From AI Hype to Real Workflow Execution

the trend report Mar 30, 2026

There’s no shortage of conversation right now about AI.

Everywhere you turn, something is labeled “AI-powered.” New tools. New platforms. New promises about productivity and efficiency.

But if we’re honest, most businesses in our industry are still dealing with the same challenges. Too many emails. Too many manual steps. Too many places where data has to be re-entered. Too many opportunities for something small to go wrong that creates a much bigger problem later.

Listen to Episode 179.

In this episode of The Trend Report, I sat down with Matt Danyliw and Leo Vargas from Avanto to explore what innovation looks like when it’s applied to real workflows, not just talked about in theory.  

And what stood out immediately is that their perspective is different. They’re not focused on building better tools. They’re focused on getting work done. Matt shared that Avanto operates at the intersection of workplace, technology, and data. But what matters most is what happens next. How that information actually moves. How decisions get made. How actions get completed.

Because that’s where most of the friction still lives. Leonardo made a distinction that I think every leader needs to understand right now. He talked about the difference between tools and intelligence.

For decades, we’ve used tools to help people do work. Systems that store information, organize it, and make it easier to access. What Avanto is building moves beyond that. They’re operating in what Leonardo calls the "action layer." Where AI doesn’t just assist, it executes. It evaluates requests, gathers information, stages solutions, and moves work forward. With a human still in the loop to review and handle exceptions.

That shift is bigger than it sounds. Because when you look at how work actually flows through our industry, it’s not the complexity of the product that slows things down. It’s the number of steps. A simple request can pass through multiple systems, multiple stakeholders, and multiple rounds of communication before it’s complete. And every step introduces risk. A missed detail. A delayed response. A small error that turns into a costly mistake.

Matt explained that Avanto’s goal is simple. Reduce risk. Reduce cost. Increase efficiency. But they’re doing it by removing friction from the process, not by replacing the people in it.

One example we talked through was something every rep and dealer will recognize. A bid package hits your inbox. You need to review it, interpret it, find alternates, confirm pricing, check lead times, and draft a response. Today, that process can take hours. With the right system in place, much of that work can be evaluated and staged before a human ever touches it. The rep still reviews it. Still owns the relationship. Still makes the final call.

But they’re no longer starting from scratch. And that’s where the real value starts to show up. Not in replacing people, but in giving them back time to focus on what actually matters. Relationships. Strategy. Problem-solving.

Another important theme in this conversation is that technology alone doesn’t fix broken processes. Leonardo was very clear about that. He believes most AI initiatives fail because companies start in the wrong place. They look for where to apply AI instead of understanding how their business actually works. He calls it operational clarity.

If you don’t understand your current workflows, adding AI will not solve your problems.

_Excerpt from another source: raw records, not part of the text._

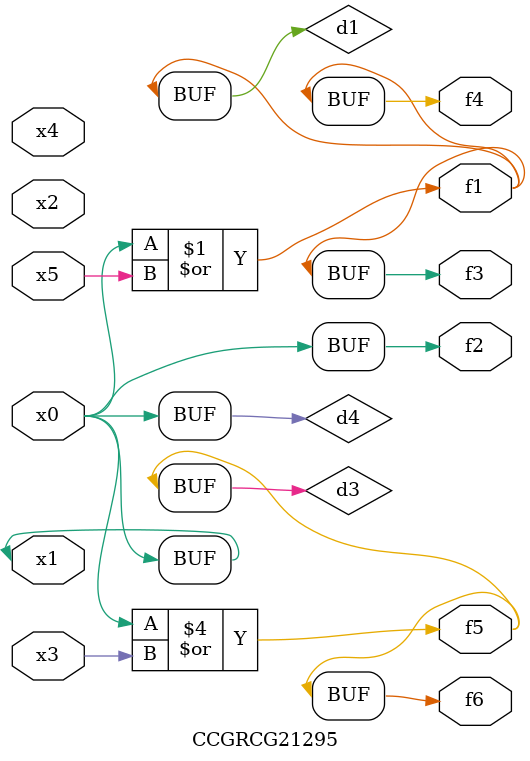
<source format=v>
module CCGRCG21295(
	input x0, x1, x2, x3, x4, x5,
	output f1, f2, f3, f4, f5, f6
);

	wire d1, d2, d3, d4;

	or (d1, x0, x5);
	xnor (d2, x1, x4);
	or (d3, x0, x3);
	buf (d4, x0, x1);
	assign f1 = d1;
	assign f2 = d4;
	assign f3 = d1;
	assign f4 = d1;
	assign f5 = d3;
	assign f6 = d3;
endmodule

</source>
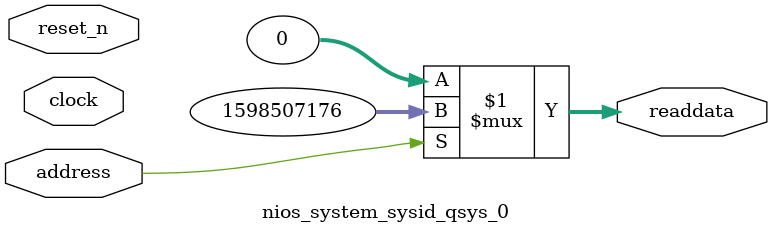
<source format=v>



// synthesis translate_off
`timescale 1ns / 1ps
// synthesis translate_on

// turn off superfluous verilog processor warnings 
// altera message_level Level1 
// altera message_off 10034 10035 10036 10037 10230 10240 10030 

module nios_system_sysid_qsys_0 (
               // inputs:
                address,
                clock,
                reset_n,

               // outputs:
                readdata
             )
;

  output  [ 31: 0] readdata;
  input            address;
  input            clock;
  input            reset_n;

  wire    [ 31: 0] readdata;
  //control_slave, which is an e_avalon_slave
  assign readdata = address ? 1598507176 : 0;

endmodule



</source>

It will just automate confusion. Matt reinforced that idea with a simple but powerful shift in thinking. Instead of asking, “Where can I use AI?” he suggests asking, “What am I trying to accomplish?” That question forces you to focus on outcomes instead of tools. And once you’re clear on the outcome, the path forward becomes much easier to define.

What I also appreciated is that Avanto isn’t trying to disrupt the industry by replacing the existing ecosystem. They’re working to connect it. Dealers. Manufacturers. Rep groups. Installers. End users. Matt believes that real innovation happens when those stakeholders are aligned and working from better information, not when they’re competing against each other. Because at the end of the day, our industry still runs on relationships. Technology should support those relationships, not complicate them.

As we wrapped up, Leonardo talked about what excites him most about the future. He believes we’re heading toward AI-native operations. Companies that don’t just layer AI onto existing systems, but build their entire way of working around autonomous workflows. For some organizations, that shift will feel gradual. For others, it will feel like a leap. But it’s coming faster than most people think.

My final thought? There’s a lot of noise right now around AI. But this conversation reminded me that the real opportunity isn’t in the technology itself. It’s in how we choose to apply it. If we use AI to simply make our current processes a little faster, we’ll see incremental gains. But if we step back and rethink how work actually happens, where the friction lives, and what outcomes we’re really trying to achieve, the impact becomes much more meaningful. Because innovation isn’t about adding more tools. It’s about removing what’s getting in the way.

So here’s the question I’ll leave you with.

What process in your business would you want an AI agent to take over first?